→ **CONSIGNE**:
Reproduisez mot pour mot, s'il vous plaît, le passage du texte source ci-dessous qui s'ouvre sur les mots contenant « Deux vidéos de » et se termine par « des vidéos scénarisées. ».

___ TEXTE SOURCE

Parfois, ces vidéos scénarisées – qui ont d’abord semé la confusion – sont utilisées pour répandre encore de fausses nouvelles sur Internet.
Certaines d’entre elles mettent en scène des relations illicites entre des amis, des membres de la famille et des personnes ayant une grande différence d’âge.
Deux vidéos de ce type ont été largement diffusées en mai et contenaient de fausses allégations attaquant la communauté hindoue.
La première mettait en scène un homme vêtu de safran – couleur associée à l’hindouisme – qui prétendait épouser sa sœur.
Dans la seconde vidéo, on voit la même femme debout à côté de lui, vêtue d’une burka, et il affirme qu’il l’épouse pour la convertir à l’hindouisme.
Sur Twitter, certains ont utilisé ces vidéos pour affirmer qu’il s’agissait d’un hindou qui faisait passer sa sœur pour une musulmane.
L’homme et la femme que l’on voit dans ces deux vidéos apparaissent dans plusieurs autres vidéos sous des traits différents.
Capture d’écran de deux clips montrant un homme vêtu de safran et une femme, l’un à côté de l’autre
Les clips originaux se trouvent sur une chaîne YouTube qui compte plus de 400 000 adeptes et qui diffuse généralement des vidéos scénarisées.
Lorsque la BBC a demandé à Vikram Mishra, le propriétaire de la chaîne, s’il était conscient que ses vidéos étaient perçues comme réelles, il a répondu : “Nous rêvons tous du succès. Je fais des vidéos qui marchent bien en fonction des tendances de la société.”
Il a ajouté que les vidéos étaient créées uniquement pour “le divertissement et les vues”. “Notre équipe de 12 personnes gagne sa vie grâce à notre chaîne YouTube”, dit Vikram Mishra.
La BBC s’est également adressée aux plateformes de médias sociaux pour connaître leur politique en matière de vidéos dramatisées diffusées hors contexte.
Un porte-parole de Meta a déclaré qu’il existait “des règles claires interdisant les contenus incitant à la violence sur Facebook” et qu’ils supprimaient tout ce qui enfreignait ces règles.

______
___ ENTRÉES FOURNIES

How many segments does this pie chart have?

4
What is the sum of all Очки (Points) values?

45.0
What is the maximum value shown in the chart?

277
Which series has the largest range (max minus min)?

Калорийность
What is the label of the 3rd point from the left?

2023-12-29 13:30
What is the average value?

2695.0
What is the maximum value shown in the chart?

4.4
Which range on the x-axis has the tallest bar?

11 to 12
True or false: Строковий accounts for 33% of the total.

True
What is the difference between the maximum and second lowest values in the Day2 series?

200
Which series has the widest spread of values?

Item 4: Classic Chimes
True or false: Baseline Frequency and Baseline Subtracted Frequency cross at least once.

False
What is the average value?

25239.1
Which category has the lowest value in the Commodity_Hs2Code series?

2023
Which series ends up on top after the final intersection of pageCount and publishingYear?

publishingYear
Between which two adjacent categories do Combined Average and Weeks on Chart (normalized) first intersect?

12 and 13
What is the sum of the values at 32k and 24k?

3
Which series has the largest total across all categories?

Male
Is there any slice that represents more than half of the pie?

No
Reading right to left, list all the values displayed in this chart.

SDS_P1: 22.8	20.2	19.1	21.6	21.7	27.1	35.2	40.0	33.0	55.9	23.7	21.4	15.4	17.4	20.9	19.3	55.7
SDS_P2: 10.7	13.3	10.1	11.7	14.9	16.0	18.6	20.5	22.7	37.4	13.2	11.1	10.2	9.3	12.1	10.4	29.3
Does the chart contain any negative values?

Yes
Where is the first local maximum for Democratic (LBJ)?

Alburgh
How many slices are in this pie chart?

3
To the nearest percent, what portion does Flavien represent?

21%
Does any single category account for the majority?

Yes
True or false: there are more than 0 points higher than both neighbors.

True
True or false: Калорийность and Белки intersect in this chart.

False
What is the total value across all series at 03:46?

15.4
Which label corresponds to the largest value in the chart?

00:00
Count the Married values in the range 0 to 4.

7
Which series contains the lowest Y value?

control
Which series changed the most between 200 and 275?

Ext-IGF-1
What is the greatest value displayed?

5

______

→ **RÉPONSE**:
Deux vidéos de ce type ont été largement diffusées en mai et contenaient de fausses allégations attaquant la communauté hindoue.
La première mettait en scène un homme vêtu de safran – couleur associée à l’hindouisme – qui prétendait épouser sa sœur.
Dans la seconde vidéo, on voit la même femme debout à côté de lui, vêtue d’une burka, et il affirme qu’il l’épouse pour la convertir à l’hindouisme.
Sur Twitter, certains ont utilisé ces vidéos pour affirmer qu’il s’agissait d’un hindou qui faisait passer sa sœur pour une musulmane.
L’homme et la femme que l’on voit dans ces deux vidéos apparaissent dans plusieurs autres vidéos sous des traits différents.
Capture d’écran de deux clips montrant un homme vêtu de safran et une femme, l’un à côté de l’autre
Les clips originaux se trouvent sur une chaîne YouTube qui compte plus de 400 000 adeptes et qui diffuse généralement des vidéos scénarisées.